今はワールドカップが話題でTVやネットでもしょっちゅうその映像を見かける。ただ、全然話題にならないスポーツ動画にもたまに面白いものもある。私は昨日の朝、たまたまメジャーリーグのホワイトソックス対ロイヤルズ戦をネットで見ていた。メジャーリーグでも比較的地味な対戦だ。まあ村上宗隆がホワイトソックスに所属している関係でちょいと見てみようかなぐらいだった。
場面は同点の9回で、ホワイトソックスのB・モンゴメリーが三塁前へセーフティーバントを試みた。転がった球をロイヤルズの投手リンチが処理して三塁へ送球したまではよかったが、その送球が三塁手ニック・ロフティンの股間を直撃したのよ。
球場は悲鳴に包まれ、ロフティンはその場に転倒。起き上がることができず、グラウンドに担架が運び込まれた。その後、痛みをこらえて立ち上がったがプレー続行は不可能と判断され担架で運ばれ選手交代となった。↓一連の動きを画像にまとめてみた。試合は1死満塁からゴンザレスがサヨナラ打を放ち接戦を制したホワイトソックス。右太もも裏を痛めてリハビリ中の村上宗隆も歓喜の表情でグラウンドに飛び出し、試合は終わった。この試合を中継したのは福田太郎アナウンサーで、彼はビデオ再生を見ながらこう中継した。
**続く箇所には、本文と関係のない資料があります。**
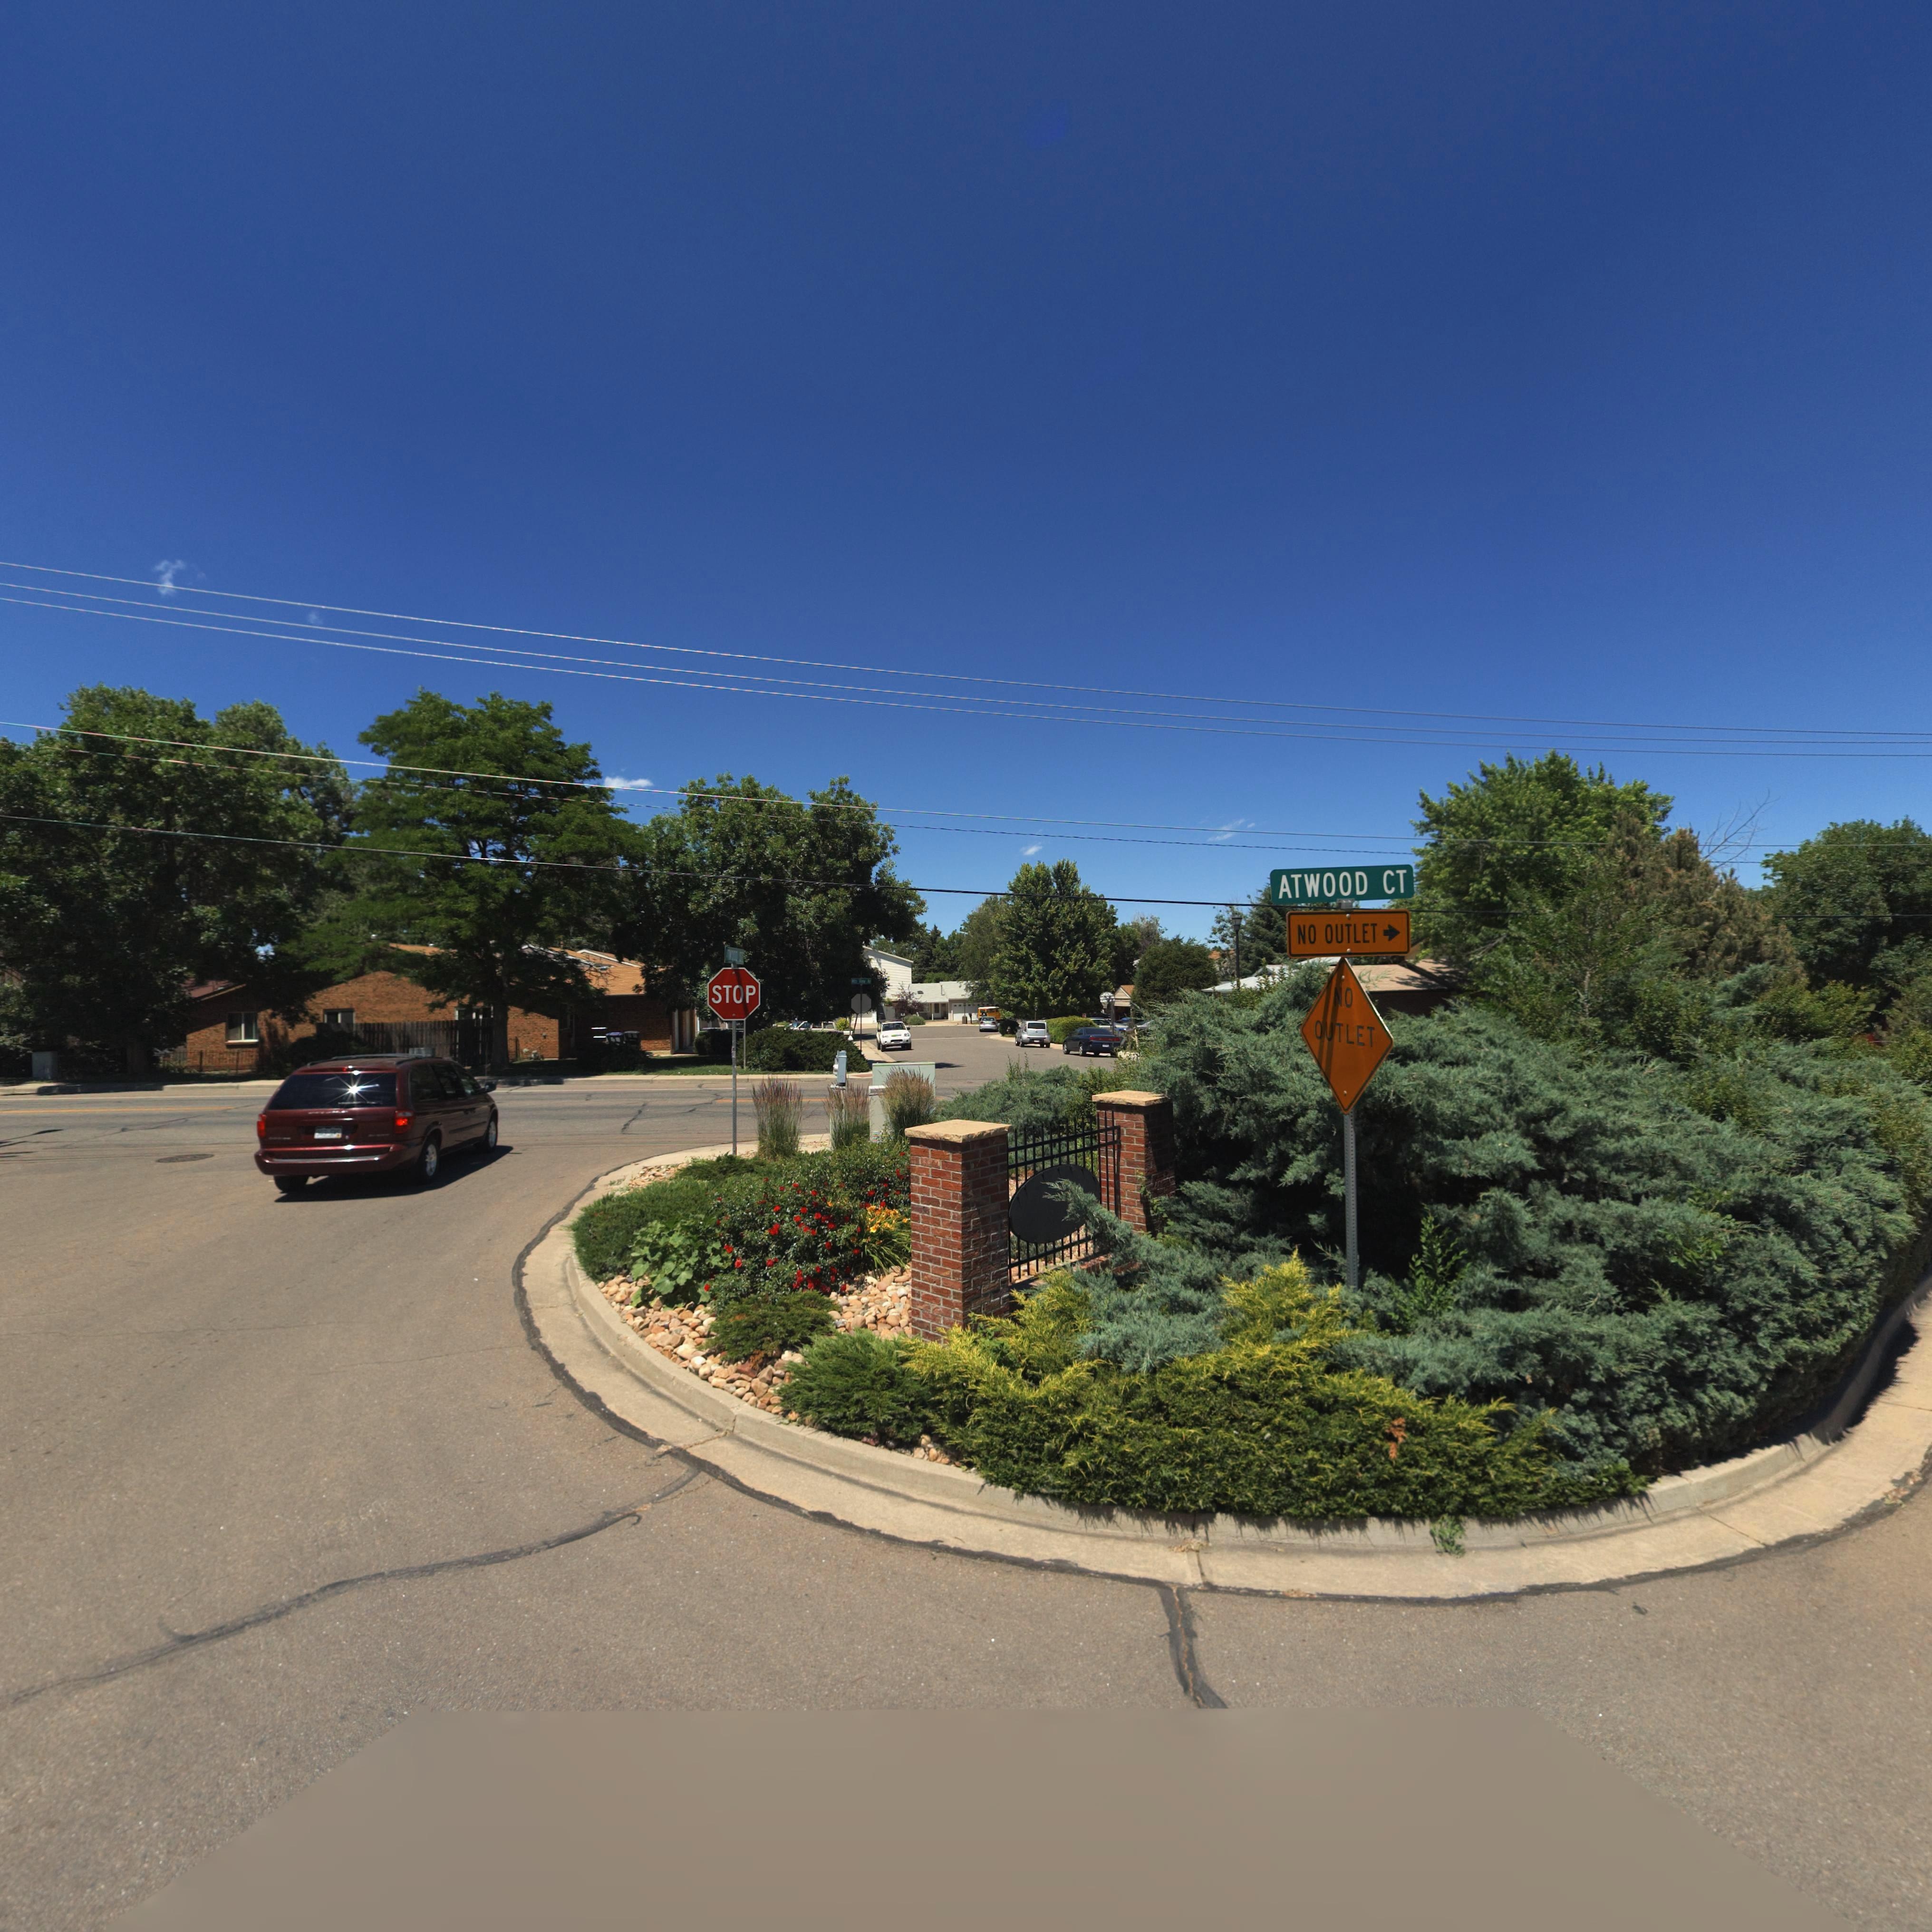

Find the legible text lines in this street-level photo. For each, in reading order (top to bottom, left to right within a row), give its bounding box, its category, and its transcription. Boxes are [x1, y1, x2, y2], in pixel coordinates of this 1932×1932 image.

[1277, 869, 1408, 899] StreetName: ATWOOD CT
[724, 948, 744, 962] StreetName: ATWOOD ST
[851, 978, 871, 983] StreetName: Mtn View Av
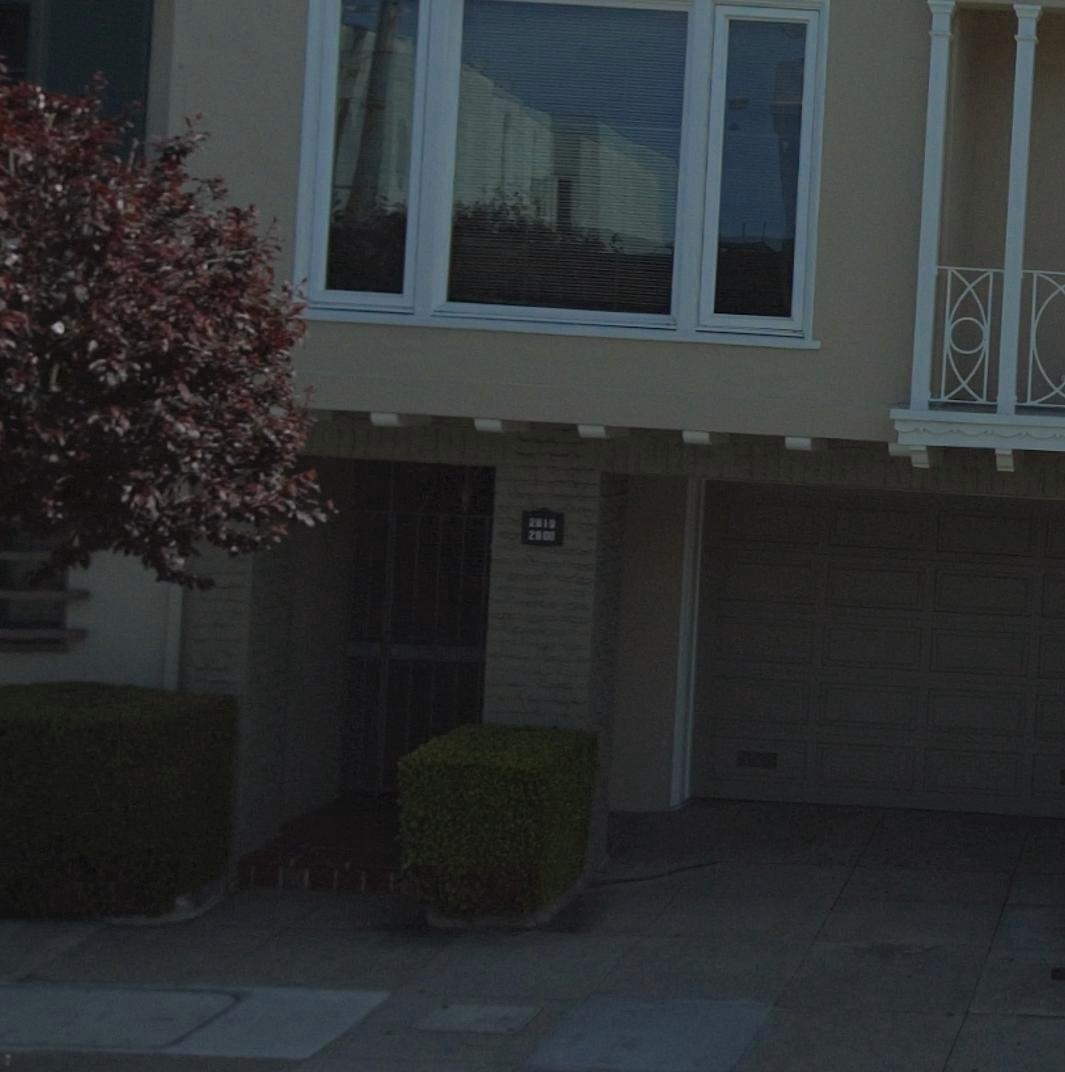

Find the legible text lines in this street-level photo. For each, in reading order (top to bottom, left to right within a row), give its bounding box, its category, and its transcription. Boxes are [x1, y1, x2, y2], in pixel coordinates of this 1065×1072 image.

[528, 516, 557, 531] StreetNumber: 2810
[528, 528, 556, 543] StreetNumber: 2808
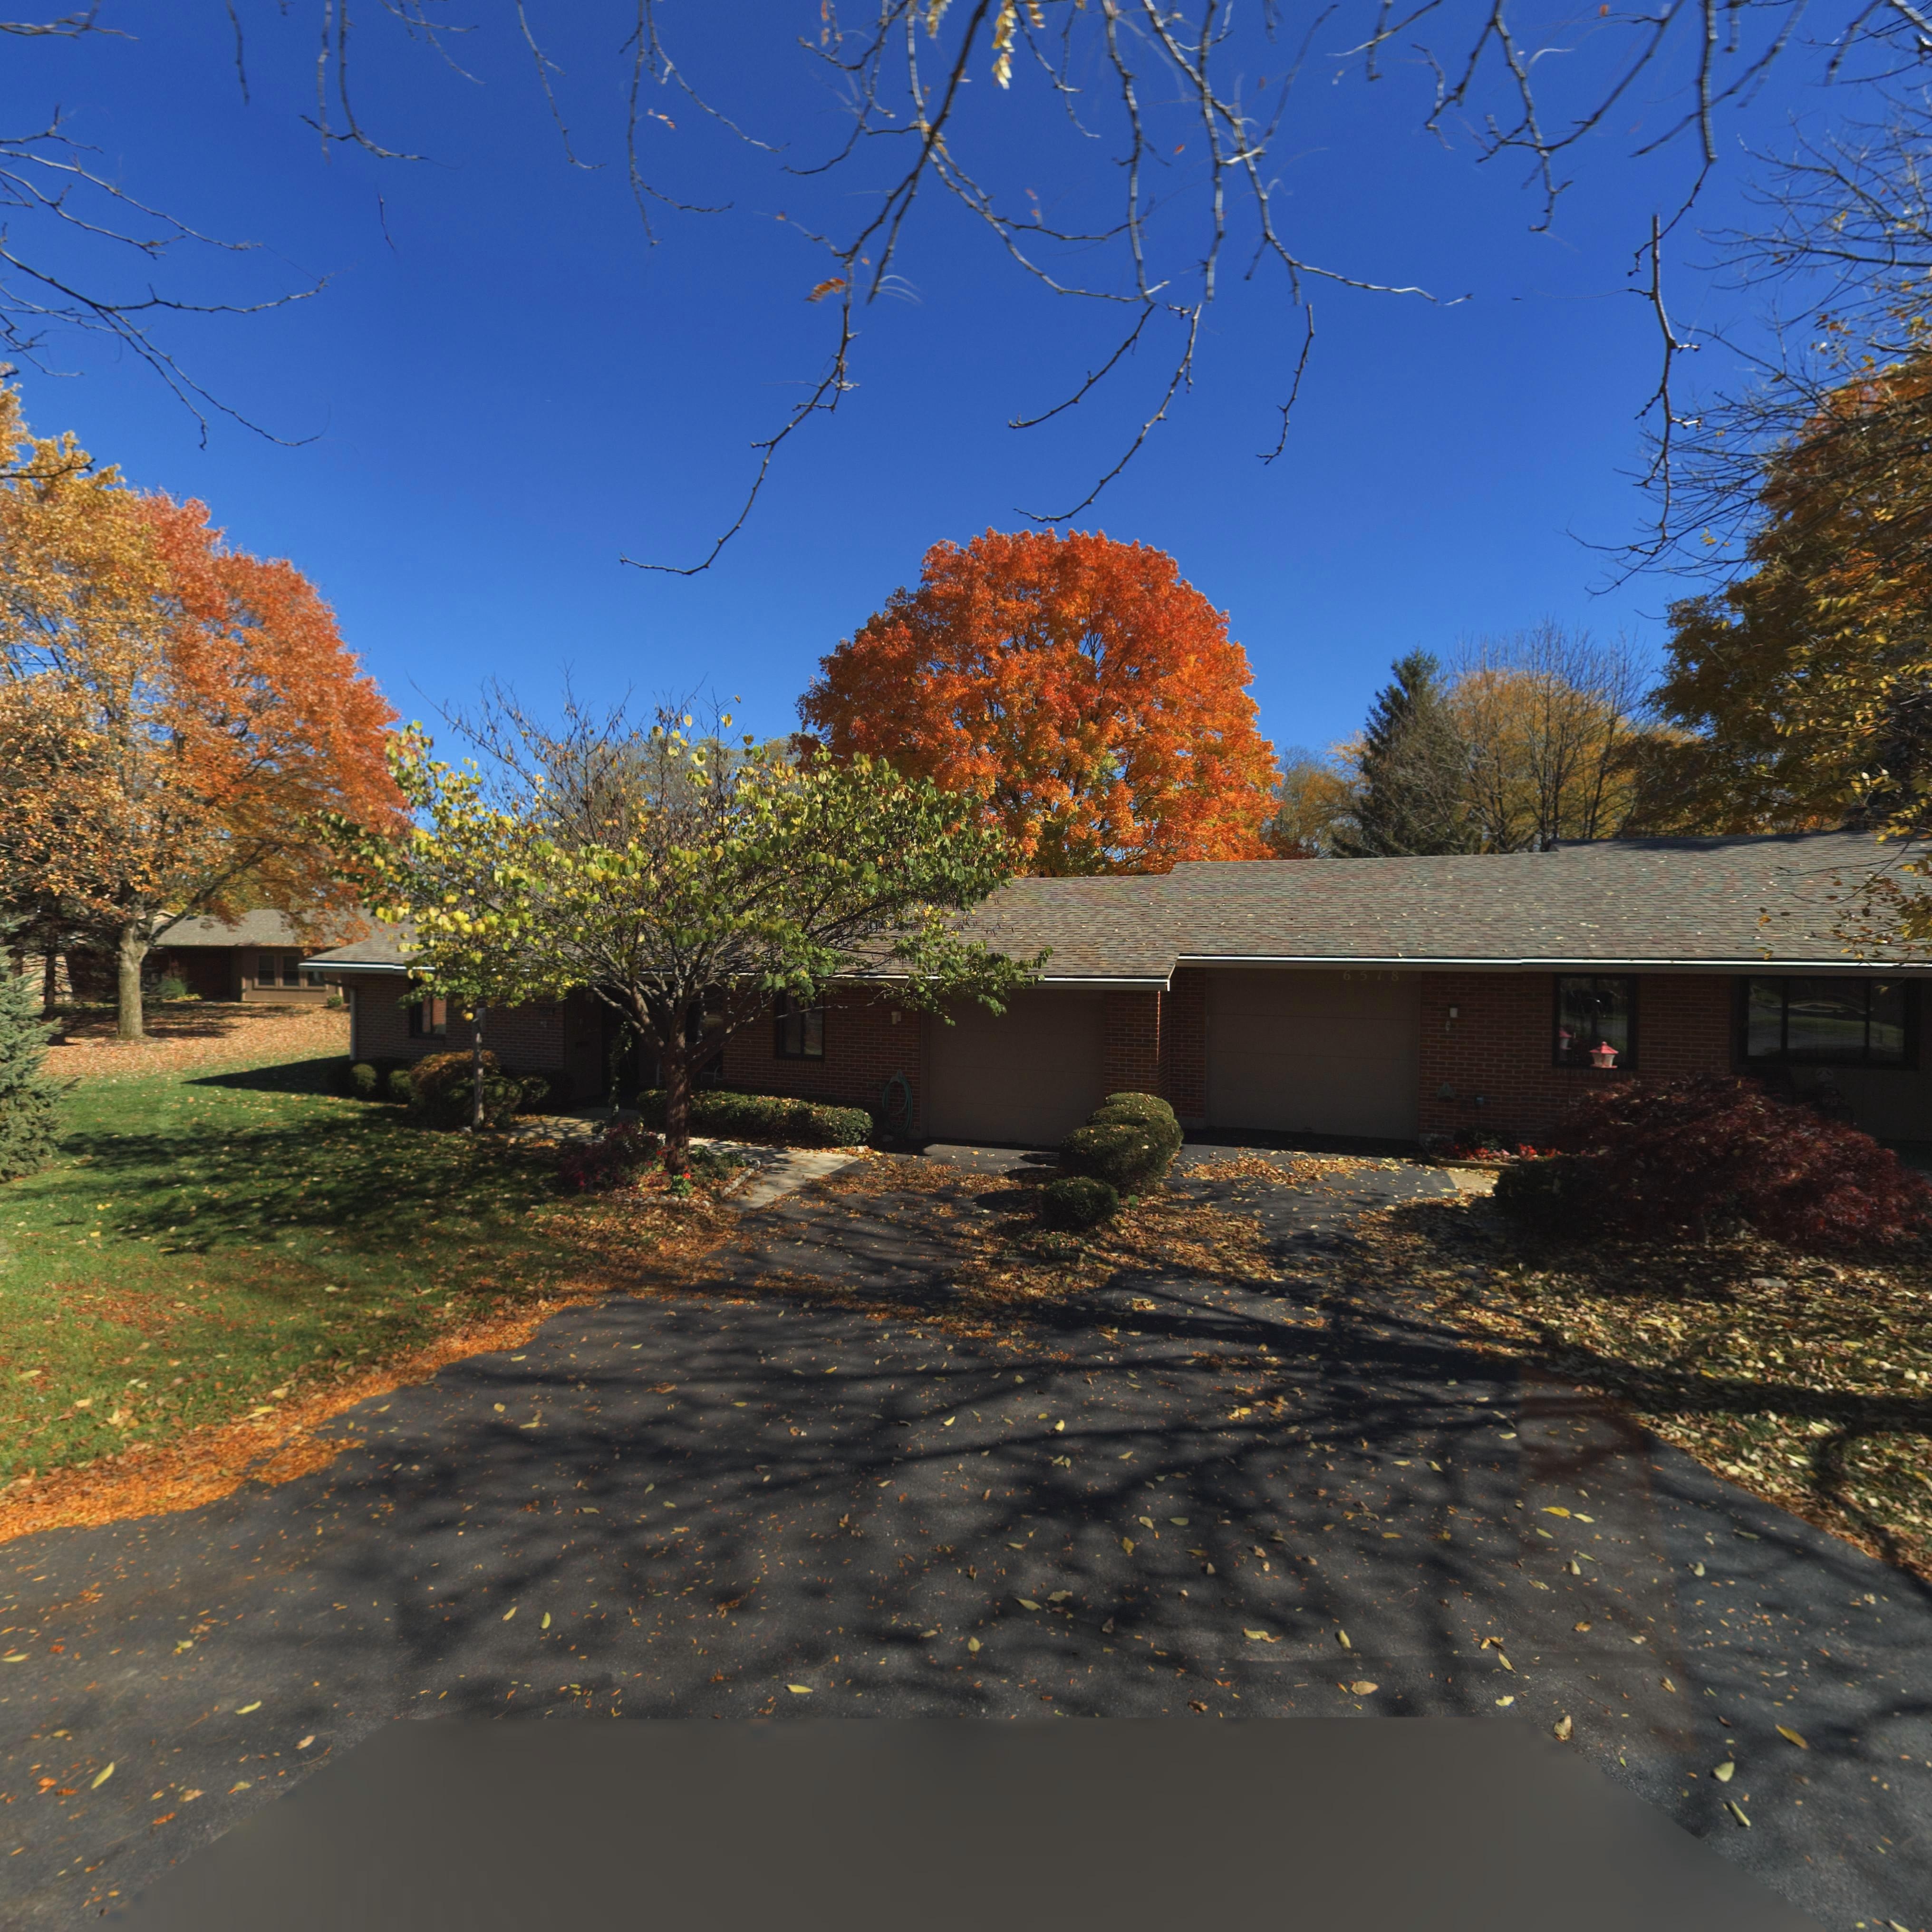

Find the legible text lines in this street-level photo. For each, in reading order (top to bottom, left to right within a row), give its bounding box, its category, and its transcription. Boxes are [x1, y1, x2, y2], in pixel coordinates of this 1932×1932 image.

「・・いいバント、そして送球も的確ではありましたが・・当たりどころが悪かった・・苦しみます・・」
非常に正確で感情を抑えてはいたが、「当たりどころが悪かった」のところでは吹き出してしまった。いや、ほんと選手には悪いがー。
実は、似たような場面はかつて日本人メジャーリーガー選手にも起きたことがあった。青木宣親。彼がロイヤルズ時代の2014年5月30日、ライト方面に飛んだファールボールを必死で取ろうとファールグラウンドに向かったものの、ボールを取れなかっただけならまだしも打球が股間を直撃したのだ。↓がその瞬間。なお、直撃した際、青木はアメリカの文化を意識し「痛がるのはダメだ」とこらえてそのまま守備位置に戻ったことをのちに明かしている。
このプレーはのちに米メディアの「最高の大失敗」の第11位にランクされ、テレビ番組やファンの間で度々話題になる名珍場面となった。これは日本では中日の宇野のヘディング事件(1981年:昭和56年)を思い起こさせる。宇野勝は本塁打王も取ったことがあるくらいの名選手だが、一般にはおでこにボールを当てた人として今でもよく語られるほどでさしずめ日本選手の「最高の大失敗」の1位にランクされるべきものであった↓(笑)。
ニック・ロフティンの無事を祈るばかりだが、確かめると、彼はその後2日ほど休み、現地時間7月1日の試合から復帰していた。よかったよかった。私はこの一件がなければアメリカ中西部の目立たないチームの三塁手の名前など知りもしないし知ろうも思わなかった。それがこうして「こてる日記」にも取り上げるほどにもなった。最高の「当たりどころ」だったっすね(⌒о⌒)。